Command, Example, and Necessary InferenceFebruary 17, 2006
Note: Click here for the complete series on hermeneutics of the churches of Christ.
During the 20th century, the foundation for the doctrines of churches of Christ was a hermeneutic known as Command, Example, and Necessary Inference (CENI). This approach holds that there are three different ways that scripture authoritatively communicates the will of God. First, there are explicit commands (“Repent and be baptized…“). Second, there are examples / approved precedents (“Paul and Barnabas appointed elders for them in each church“). Third, there are necessary inferences (“On the first day of every week, each one of you should set aside a sum of money in keeping with his income, saving it up, so that when I come no collections will have to be made.” Therefore, there must have been an assembly every first day of the week. And therefore we are obligated to do the same). According to CENI, if a teaching is found in any of these three forms in scripture, we are obligated to obey it.

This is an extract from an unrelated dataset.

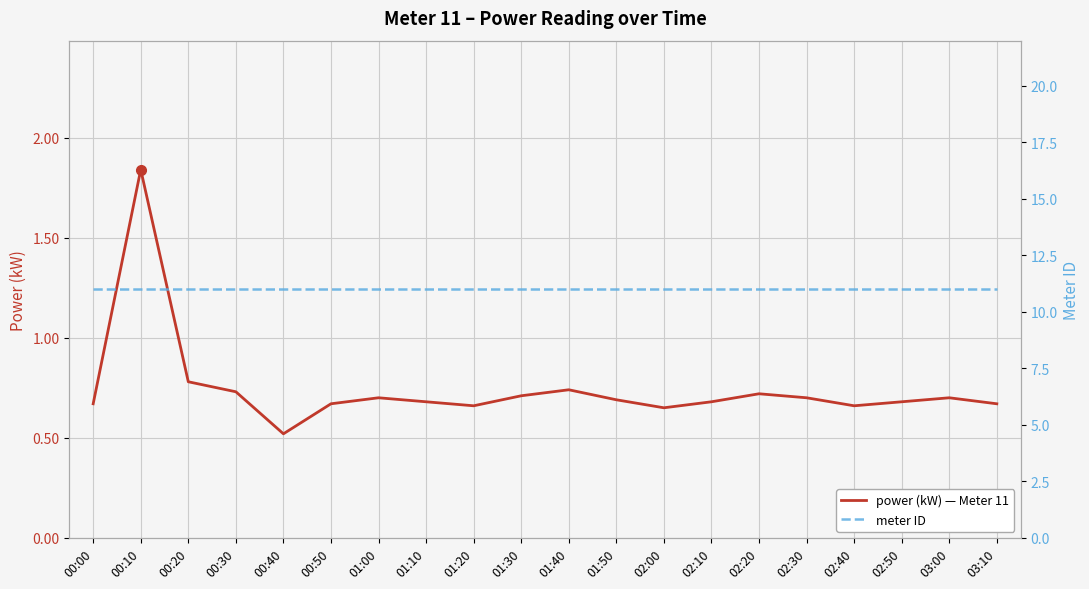

Does the chart display data point markers on the line(s)?

No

In principle, deriving biblical authority from direct commands is relatively non-controversial.
Most would also agree that where we see an approved precedent for a practice in scripture, that practice would be approved for us as well. Binding an approved precedent as an authoritative command is perhaps more controversial.
Deriving biblical authority from necessary inferences, on the other hand, has always been quite controversial.
In Thomas Campbell’s sixth proposition of the Declaration and Address, he stated that inferences and deductions from scripture are not binding on an individual beyond his current understanding, and therefore such inferences may not be used as terms of communion.
Thomas Campbell’s son Alexander originally opposed the idea of binding inferences from scripture, though his position seems to have shifted as the years progressed. There are many instances where his writings imply that necessary inference is a less satisfactory proof than a command or an example.
Two of Alexander Campbell’s students, J. W. McGarvey and Moses Lard, began to uphold the authority of necessary inferences around the middle of the 1800′s. Others, including David Lipscomb, strongly resisted the idea. But by 1880, the binding of necessary inferences was well established in the conservative wing of the Restoration Movement. Some quotes from the notable proponents at that time:
…the reformation consists in an effort to induce all the truly pious in Christ to become perfectly joined together in the same mind, and in the same judgment, by accepting as doctrine, precisely and only what is either actually asserted or necessarily implied in the Bible; to speak the same things by speaking what the Bible speaks, and to speak them in the language of the Bible; and to practice the same things by doing simply the will of Christ. Moses Lard, Lard’s Quarterly, 1864
We have solemnly covenanted that whatever cannot be clearly shown to have the sanction of this standard shall be held as not doctrine, and shall not be practiced. …To warrant the holding of a doctrine or practice it must be shown that it has the affirmative or positive sanction of this standard, and not merely that it is not condemned by it. Either it must be actually asserted or necessarily implied or it must be positively backed by some divinely approved precedent, otherwise it is not even an item in Christianity, and is therefore, when it is attempted to be made a part of it, criminal and wrong. Moses Lard, Lard’s Quarterly, 1864
The loudest call that comes from heaven to the men of this generation is for warfare, stern, relentless, merciless, exterminating, against everything not expressly or by necessary implication authorized in the New Testament. J W McGarvey, The Millennial Harbinger, 1868
I have been taught all my life that the Scriptures teach ‘by precept by approved apostolic example and by necessary inference,’ and it is certain that this is correct….I am sure it is safe to do as they did; I am not certain it is safe to do any other way. James Harding, 1901
These men were all men of great integrity and scholarship. Had they stopped short of binding their inferences on others, I believe their positions would have been noble and right. But I believe that the theological battles of their day led them to the binding of examples and necessary inferences. In doing so they abandoned an important part of the call to unity from the Declaration and Address of 1809. And the result has been many divisions in the church.
I want to study more on this subject. The scriptures themselves do contain instructions and examples of how to properly apply the scriptures. I believe a lot can be learned by examining how Jesus and the apostles used scripture.